==== Task input ====

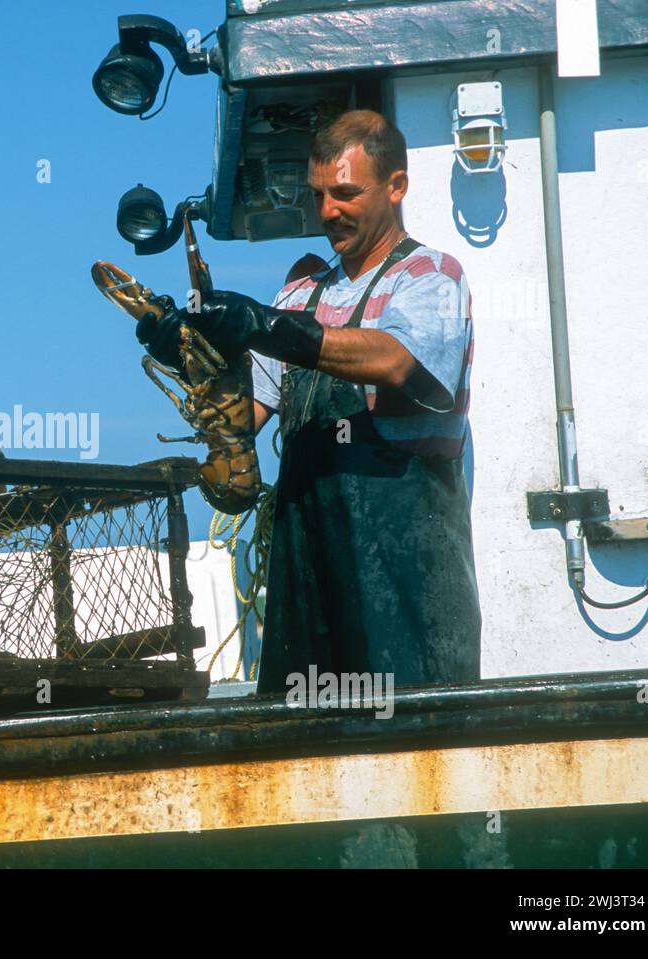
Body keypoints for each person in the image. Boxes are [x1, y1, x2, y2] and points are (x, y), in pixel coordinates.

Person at [140, 110, 481, 692]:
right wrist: (192, 358)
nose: (327, 212)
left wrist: (271, 327)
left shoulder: (430, 277)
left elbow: (396, 360)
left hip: (407, 575)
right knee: (306, 739)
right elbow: (244, 416)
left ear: (396, 186)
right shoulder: (301, 290)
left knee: (413, 741)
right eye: (319, 194)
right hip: (307, 567)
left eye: (346, 193)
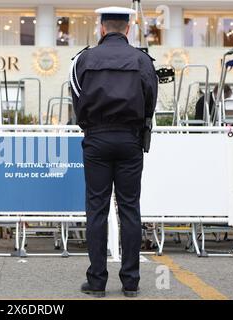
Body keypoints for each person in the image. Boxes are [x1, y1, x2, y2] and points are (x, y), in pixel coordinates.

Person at [69, 6, 158, 298]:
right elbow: (150, 101)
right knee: (129, 208)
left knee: (97, 208)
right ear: (129, 29)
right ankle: (130, 282)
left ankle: (97, 282)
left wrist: (93, 124)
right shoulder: (142, 60)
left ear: (102, 28)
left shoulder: (84, 59)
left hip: (96, 139)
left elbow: (76, 99)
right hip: (130, 139)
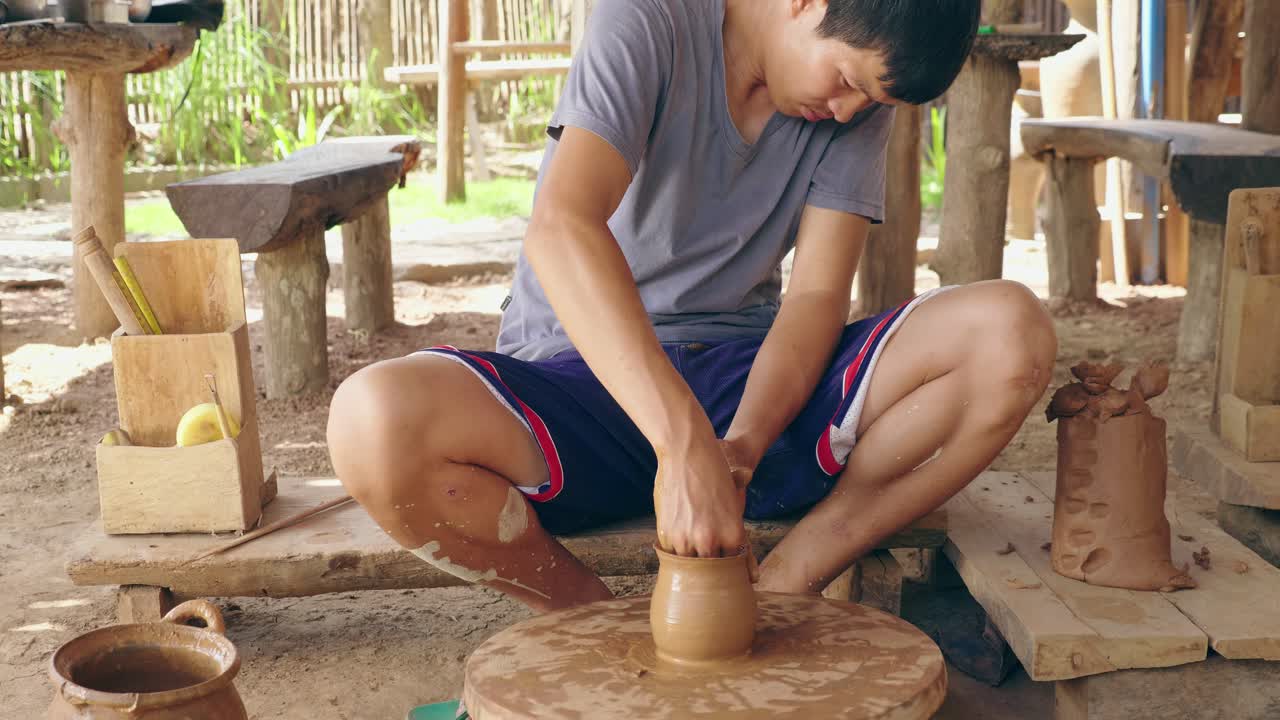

====

# [What needs to be done]
Find the line containing "right knee: (129, 208)", then extract it and every line after it to the end of the data above, exactly and nothing else, without pictures.

# [Solution below]
right knee: (129, 208)
left knee: (97, 208)
right ear: (129, 29)
right ankle: (130, 282)
left ankle: (97, 282)
left wrist: (93, 124)
right shoulder: (142, 60)
left ear: (102, 28)
left shoulder: (84, 59)
left hip: (96, 139)
left elbow: (76, 99)
right hip: (130, 139)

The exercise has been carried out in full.